Description of the task: Lay out the text read from all of the records as a Markdown table with the columns No. and Line, one numbered row per line and no rows for blank lines. Leave the pictures out of the answer.

Data for this task:
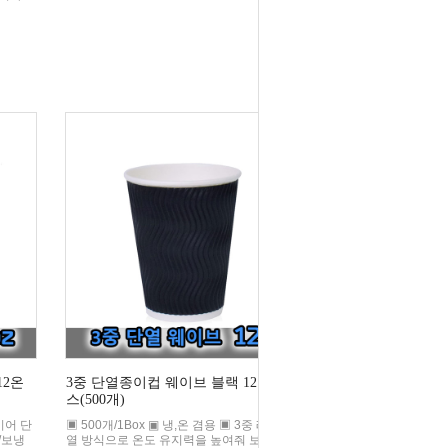
12온
3중 단열종이컵 웨이브 블랙 12온스 1박
스(500개)
레이어 단
▣ 500개/1Box ▣ 냉,온 겸용 ▣ 3중 레이어 단
/보냉
열 방식으로 온도 유지력을 높여줘 보온/보냉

Reply to the task:
| No. | Line |
|---|---|
| 1 | 12온 |
| 2 | 3중 단열종이컵 웨이브 블랙 12온스 1박 |
| 3 | 스(500개) |
| 4 | 레이어 단 |
| 5 | ▣ 500개/1Box ▣ 냉,온 겸용 ▣ 3중 레이어 단 |
| 6 | /보냉 |
| 7 | 열 방식으로 온도 유지력을 높여줘 보온/보냉 |